In the context of state capture and eroding levels of trust of citizens in government and business, however, entrenching a collective will to effect transformation was a huge challenge, he said.

"We appeal to business and all our social partners to demonstrate that business has transformed, and at the same time that we have combated and crushed state capture because that is what is willfully, deliberately, and purposefully plunging us into poverty".

President Jacob Zuma's administration over the last eight years, in this regard, had brought considerable decline, he said.

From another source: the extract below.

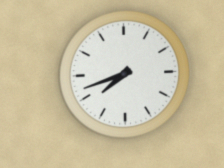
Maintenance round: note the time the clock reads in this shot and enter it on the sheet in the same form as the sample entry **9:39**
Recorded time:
**7:42**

We have gone backwards in all measurable indices. We have left undone all those things we've ought to have done, and done the things we ought not to have done. We are miserable people and somebody ought to have mercy on us

'Cleaning up our own house'

Mohale said business must do "everything in its power to clean up [its] own house first and foremost".

"We as business mustn't put a foot wrong like acting anticompetitively, engaging in price-fixing or colluding," he said, stressing the importance of bringing the full might of the law on players who break the rules.

BLSA had also taken its 80 CEOs from the "prime real estate in Sandton" to Alexandra for the launch of its new strategy "so they can be among the poorest of the poor, who happen to be our own employees who we don't even understand what they have to go through to survive a night in an informal settlement".

He said despite "hitting a wobbly on the road", they believe the current crisis in South Africa will pass.

Eliminating state capture, nevertheless, remains a central priority along the way.

"They [looters] are not happy drinking from the tap, because it's too slow. They want to go to the firehose and drink from it... capturing National Treasury", which commands trillions of rands in public money, he said.